La robotique, les militaires l’utilisent déjà sur les champs de bataille. Mais elle se résumait essentiellement jusque-là à des robots démineurs et des drones. On compte aussi des expérimentations poussées actuellement de robots mules opérationnels au Mali. Et les exosquelettes sont toujours testés, mais devraient plutôt servir à soutenir la logistique. La nouveauté, ce serait d’aboutir à une collaboration humain-machine plus imbriquée lors des actions sur le terrain. L’armée de Terre parle de « symbiose » et même d’« hybridité». Nous avons pu assister sur le site de Satory à quelques scénarios qui pourraient devenir réalité dans le futur.

L’un d’entre eux suit l’exemple d’un convoi d’un nouveau genre où sur les cinq véhicules qui se suivent, un seul d’entre eux est piloté par un humain.
« Le premier est téléopéré par un pilote qui se trouve dans le deuxième véhicule Sherpa, suivi par un robot mulet qui l’accroche grâce à un Lidar, ouvrant la voie à un e-tracer, lui-même pisté par un robot chenille grâce à une balise », nous décrit le Lieutenant colonel David Schuster.

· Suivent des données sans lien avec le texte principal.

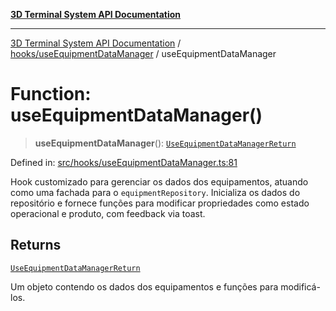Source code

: [**3D Terminal System API Documentation**](../../../README.md)

***

[3D Terminal System API Documentation](../../../README.md) / [hooks/useEquipmentDataManager](../README-1.md) / useEquipmentDataManager

# Function: useEquipmentDataManager()

> **useEquipmentDataManager**(): [`UseEquipmentDataManagerReturn`](../interfaces/UseEquipmentDataManagerReturn-1.md)

Defined in: [src/hooks/useEquipmentDataManager.ts:81](https://github.com/Dicommunitas/ThreeJS_Terminal_3D/blob/7212b5be68c3f7954d775adb9932e64d901692b4/src/hooks/useEquipmentDataManager.ts#L81)

Hook customizado para gerenciar os dados dos equipamentos, atuando como uma fachada para o `equipmentRepository`.
Inicializa os dados do repositório e fornece funções para modificar
propriedades como estado operacional e produto, com feedback via toast.

## Returns

[`UseEquipmentDataManagerReturn`](../interfaces/UseEquipmentDataManagerReturn-1.md)

Um objeto contendo os dados dos equipamentos
                                        e funções para modificá-los.
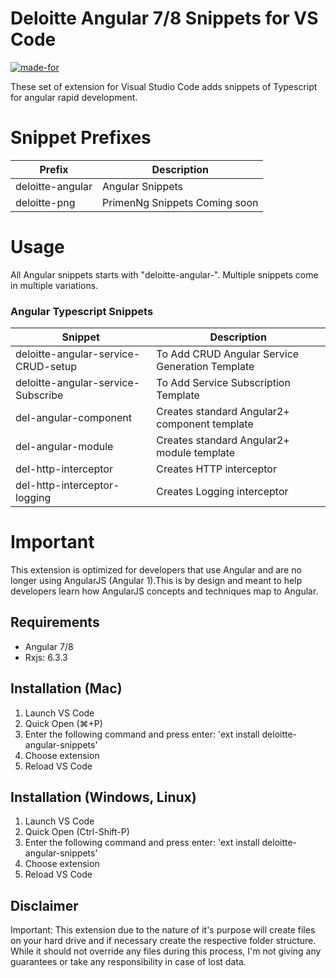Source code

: # Deloitte Angular 7/8 Snippets for VS Code

[![made-for](https://img.shields.io/badge/Made%20for-VSCode-1f425f.svg)](https://code.visualstudio.com/)

These set of extension for Visual Studio Code adds snippets of Typescript for 
angular rapid development.

# Snippet Prefixes

| Prefix | Description |
| ------- | ----------|
| deloitte-angular | Angular Snippets |
| deloitte-png     | PrimenNg Snippets Coming soon

# Usage

All Angular snippets starts with "deloitte-angular-".
Multiple snippets come in multiple variations.


### Angular Typescript Snippets

| Snippet                             | Description 
| ----------------------------------- | ------------------------------------------------
| deloitte-angular-service-CRUD-setup | To Add CRUD Angular Service Generation Template 
| deloitte-angular-service-Subscribe  | To Add Service Subscription Template 
| del-angular-component               | Creates standard Angular2+ component template
| del-angular-module                  | Creates standard Angular2+ module template
| del-http-interceptor                | Creates HTTP interceptor
| del-http-interceptor-logging        | Creates Logging interceptor


# Important
This extension is optimized for developers that use Angular and are no longer using AngularJS (Angular 1).This is by design and meant to help developers learn how AngularJS concepts and techniques map to Angular.


## Requirements
- Angular 7/8
- Rxjs: 6.3.3


## Installation (Mac)

1. Launch VS Code 
2. Quick Open (⌘+P)
3. Enter the following command and press enter: 'ext install deloitte-angular-snippets'
4. Choose extension
5. Reload VS Code 


## Installation (Windows, Linux)

1. Launch VS Code 
2. Quick Open (Ctrl-Shift-P)
3. Enter the following command and press enter: 'ext install deloitte-angular-snippets'
4. Choose extension
5. Reload VS Code 



## Disclaimer

Important: This extension due to the nature of it's purpose will create
files on your hard drive and if necessary create the respective folder structure.
While it should not override any files during this process, I'm not giving any guarantees or take any responsibility in case of lost data.


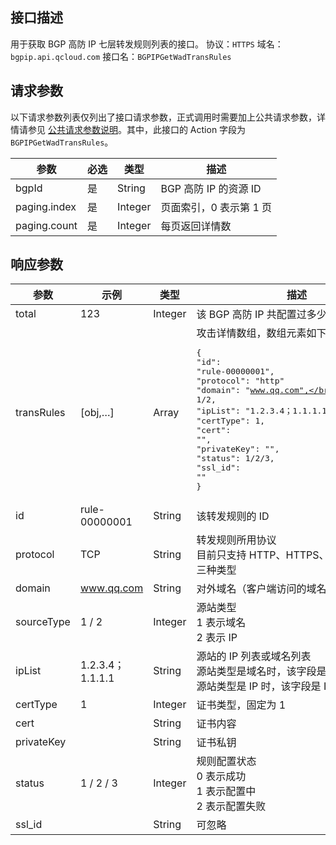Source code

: ## 接口描述
用于获取 BGP 高防 IP 七层转发规则列表的接口。
协议：`HTTPS`
域名：`bgpip.api.qcloud.com`
接口名：`BGPIPGetWadTransRules`

## 请求参数
以下请求参数列表仅列出了接口请求参数，正式调用时需要加上公共请求参数，详情请参见 [公共请求参数说明](http://tcecqpoc.fsphere.cn/document/api/213/6976)。其中，此接口的 Action 字段为 `BGPIPGetWadTransRules`。

| 参数 | 必选 | 类型 | 描述 |
|---------|---------|---------|---------|
| bgpId | 是 | String | BGP 高防 IP 的资源 ID |
| paging.index | 是 | Integer | 页面索引，0 表示第 1 页 |
| paging.count | 是 | Integer | 每页返回详情数 |

## 响应参数
| 参数 | 示例 | 类型 |	描述 |
|---------|---------|---------|---------|
| total | 123 | Integer | 该 BGP 高防 IP 共配置过多少条转发规则 |
| transRules | [obj,…] | Array | 攻击详情数组，数组元素如下：<pre>{</br>"id": "rule-00000001",</br>"protocol": "http" </br>"domain": "www.qq.com",</br>"sourceType": 1/2,</br>"ipList": "1.2.3.4；1.1.1.1",</br>"certType": 1,</br>"cert": "",</br>"privateKey": "",</br>"status": 1/2/3,</br>"ssl_id": ""</br>}</pre> |
| id | rule-00000001 | String | 该转发规则的 ID |
| protocol | TCP | String | 转发规则所用协议</br>目前只支持 HTTP、HTTPS、HTTP/HTTPS 三种类型 |
| domain | www.qq.com | String | 对外域名（客户端访问的域名） |
| sourceType | 1 / 2 | Integer | 源站类型</br>1 表示域名</br>2 表示 IP |
| ipList | 1.2.3.4；1.1.1.1 | String | 源站的 IP 列表或域名列表</br>源站类型是域名时，该字段是域名</br>源站类型是 IP 时，该字段是 IP |
| certType | 1 | Integer | 证书类型，固定为 1  |
| cert |  | String | 证书内容 |
| privateKey |  | String | 证书私钥 |
| status | 1 / 2 / 3 | Integer | 规则配置状态</br>0 表示成功</br>1 表示配置中</br>2 表示配置失败 |
| ssl_id |  | String | 可忽略 |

Autre cas de figure, celui de la neutralisation d’une cible simulant l’ennemi. « Le premier robot arrive tout seul en mode identification, détecte l’ennemi et revient vers les troupes à pied pour rendre compte. Les troupes savent alors qu’il y a une menace et le robot bascule en mode push me. Un deuxième robot téléopéré intervient en protection avec un grand mur et, enfin, un dernier robot équipé d’une tourelle reçoit l’ordre de tirer et traite la cible. Ce type d’armement était jusque-là porté par d’énormes véhicules », détaille encore l’officier.

Combattre avec et contre des machines

De nombreux défis restent cependant à relever avant de déployer des robots à grande échelle. Il va falloir maîtriser leur coût et les employer uniquement à bon escient, ce qui va nécessiter des études approfondies. Mais il y a aussi le problème non négligeable de l’autonomie énergétique. « Nous avons des missions qui peuvent durer quatre, huit heures ou une semaine. Si on avait un robot capable de travailler de manière autonome pendant huit heures, ça serait déjà beaucoup. Mais ensuite, il ne peut pas mettre 16 heures à se recharger », nous confie le Lieutenant colonel David Schuster. 

Le cadre éthique est clair : même lorsque les machines seront autonomes, c’est le commandement humain qui gardera le contrôle. La France n’utilisera pas de SALA, ces fameux robots tueurs capables de prendre seuls la décision d’éliminer une cible. Mais les puissances ennemies n’hésiteront probablement pas, elles, à en faire usage. Les batailles de demain ne nécessiteront pas seulement de combattre avec l’aide de machines, mais aussi… contre des machines.